La Kabylie et les Kabyles ne méritent pas autant de mépris, de désertion et d’irresponsabilité de ses élites et autant de malheurs, elle qui a été à l’avant-garde de tous les combats justes et démocratiques. Elle qui a de tout temps été du côté de l’opprimé. Cela fait plus de soixante ans que nous dénonçons, haut et fort, ce marasme, politique, économique et culturel, englué et poissé à nous. Des générations, la nôtre encore, se sont sacrifiées pour que triomphent l’identité algérienne, la démocratie et la liberté d’expression et, par là même, c’est la dimension amazighe, c’est notre patrimoine ancestral, c’est notre langue tamazight qui seront recouvrés.
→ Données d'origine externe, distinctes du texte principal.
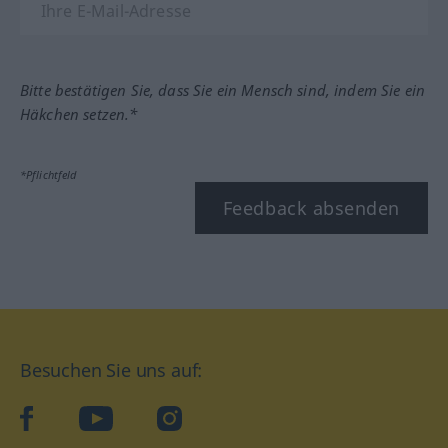
Bitte bestätigen Sie, dass Sie ein Mensch sind, indem Sie ein
Häkchen setzen.*
*Pflichtfeld
Feedback absenden
Besuchen Sie uns auf:
facebook
YouTube
Instagram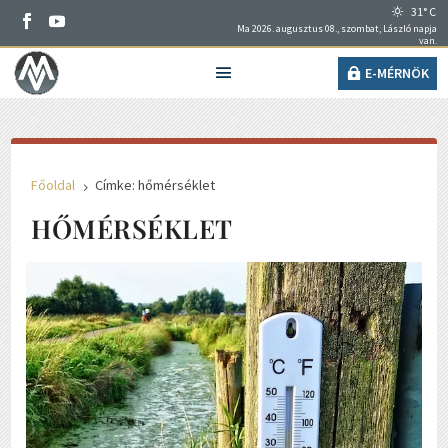
31° C
Ma 2026. augusztus 08., szombat, László napja
van.
E-MÉRNÖK
Főoldal
Címke: hőmérséklet
5
HŐMÉRSÉKLET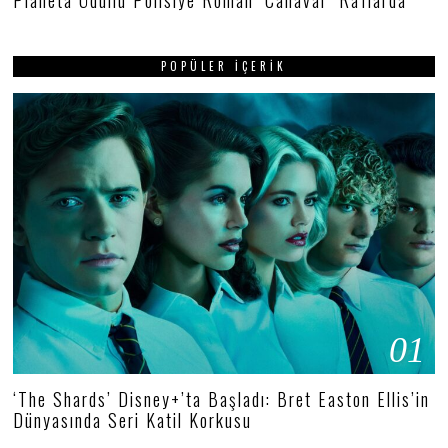
Planeta Ödüllü Polisiye Roman ‘Canavar’ Raflarda
POPÜLER İÇERIK
01
‘The Shards’ Disney+’ta Başladı: Bret Easton Ellis’in
Dünyasında Seri Katil Korkusu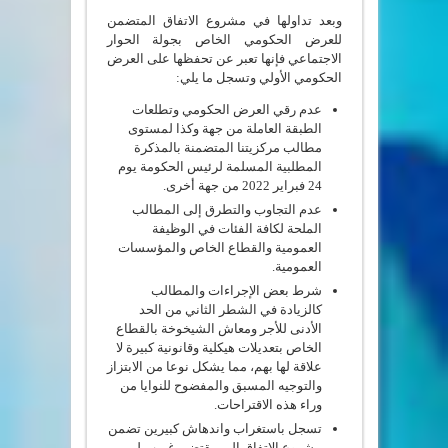
وبعد تداولها في مشروع الاتفاق المتضمن
للعرض الحكومي الخاص بجولة الحوار
الاجتماعي فإنها تعبر عن تحفظها على العرض
الحكومي الأولي وتسجل ما يلي:
عدم رقي العرض الحكومي وتطلعات
الطبقة العاملة من جهة وكذا لمستوى
مطالب مركزيتنا المتضمنة بالمذكرة
المطلبية المسلمة لرئيس الحكومة يوم
24 فبراير 2022 من جهة أخرى.
عدم التجاوب والتطرق إلى المطالب
الملحة لكافة الفئات في الوظيفة
العمومية والقطاع الخاص والمؤسسات
العمومية.
شرط بعض الإجراءات والمطالب
كالزيادة في الشطر الثاني من الحد
الأدنى للأجر ومعاش الشيخوخة بالقطاع
الخاص بتعديلات هيكلية وقانونية كبيرة لا
علاقة لها بهم، مما يشكل نوعا من الابتزاز
والتوجيه المسبق والمفضوح للنوايا من
وراء هذه الاقتراحات.
تسجل باستغراب واندهاش كبيرين تضمن
مشروع الاتفاق إلى مقتضى غريب لم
Notre patrimoine ancestral est justement toute cette Grande Algérie, qui est d’abord et avant tout amazighe. N’en déplaise à tous ceux qui visent à maquiller ou à déformer cette réalité. N’en déplaise à ceux qui désirent bloquer ou saboter ce combat juste et justifié. Et voilà qu’au moment où les bourgeons commencent à prendre forme et à fleurir, c’est comme un tremblement de terre qui vient de nous secouer et qui risquerait de nous diviser de plus belle. Monsieur Ferhat Mehenni en est la cause.
Nous sommes des démocrates et nous sommes prêts à débattre avec vous, Monsieur Mehenni, et à vous démontrer pacifiquement, fraternellement, démocratiquement et amicalement que votre projet, passant du MAK au MIK, en un temps record, risquerait d’être pour la Kabylie ce que la bombe atomique a été pour Nagasaki en 1945. Il n’est pas trop tard pour que Monsieur Mehenni change de paradigme car persister dans cette voie, c’est prendre l’ensemble des Kabyles pour des canards sauvages.
Ce grand peuple amazigh est suffisamment adulte et conscient. Les Kabyles ont compris que c’est un projet «mossado-hitchcockien» que voudrait leur imposer Monsieur Ferhat Mehenni. C’est un menu empoisonné qui risquerait de «syrianniser» les populations amazighes, non seulement en Kabylie mais dans toute l’Afrique du Nord. Les Kabyles vous respectent Monsieur Ferhat mais, de là à toucher à l’âme, à l’intégrité et à l’unicité de leur pays, ça devient de la lâcheté. Votre projet, Monsieur Mehenni, ne tient pas la route ; nous pouvons en débattre avec vous, évoquer l’histoire, la Révolution, nos héros et chefs historiques, le printemps berbère, les Arches, le MCB… et le tout sous le seul arbitrage de ce même peuple kabyle, que vous croyez pouvoir tromper.
Le peuple algérien, en général, et kabyle, en particulier, viennent de vous signifier un premier carton jaune. Vous êtes intelligent, nous n’avons aucun doute là-dessus ; vous comprenez alors qu’il faut éviter le carton rouge.
Vous êtes, surtout, un grand poète, vous conviendrez donc avec moi que le jaune est la couleur préférée des Kabyles et que les goûts et les couleurs ne se discutent pas. Pensez-vous, un instant, que les Kabyles remplaceraient alors le jaune par le noir ? Démocratiquement et amicalement.